## WORK INSTRUCTIONS
In the material below, find the line containing "ML350 Gen12 - Server" and the line containing "Hot-Swap 6.4 cm", then reproduce exactly both of them and every line between, and nothing else.

## INPUT RECORDS
= Beginning of Section =
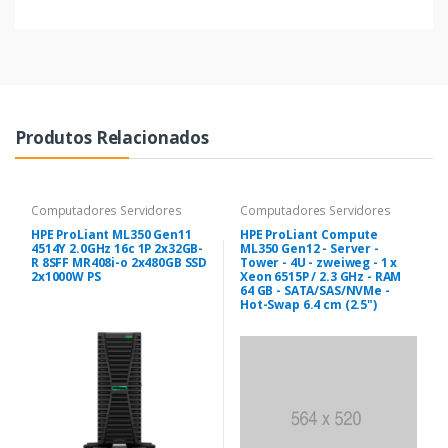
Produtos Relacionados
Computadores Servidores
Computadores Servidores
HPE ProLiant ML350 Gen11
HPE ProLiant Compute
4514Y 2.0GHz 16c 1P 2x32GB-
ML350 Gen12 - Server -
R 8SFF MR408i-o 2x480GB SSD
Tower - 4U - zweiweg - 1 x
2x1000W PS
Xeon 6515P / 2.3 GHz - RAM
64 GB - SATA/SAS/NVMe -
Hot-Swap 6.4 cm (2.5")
= End of Section =
= Beginning of Section =
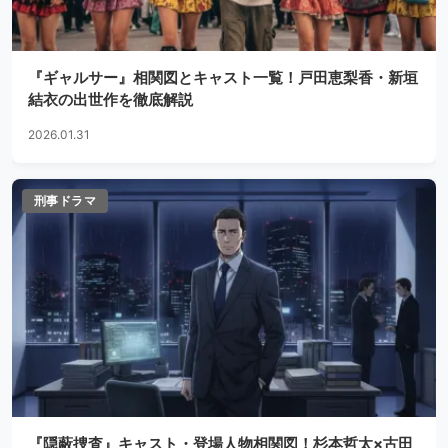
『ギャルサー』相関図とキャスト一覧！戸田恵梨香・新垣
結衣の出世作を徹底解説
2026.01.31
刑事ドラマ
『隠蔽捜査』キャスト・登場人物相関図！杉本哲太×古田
= End of Section =
## EXERCISE OUTPUT
ML350 Gen12 - Server -
R 8SFF MR408i-o 2x480GB SSD
Tower - 4U - zweiweg - 1 x
2x1000W PS
Xeon 6515P / 2.3 GHz - RAM
64 GB - SATA/SAS/NVMe -
Hot-Swap 6.4 cm (2.5")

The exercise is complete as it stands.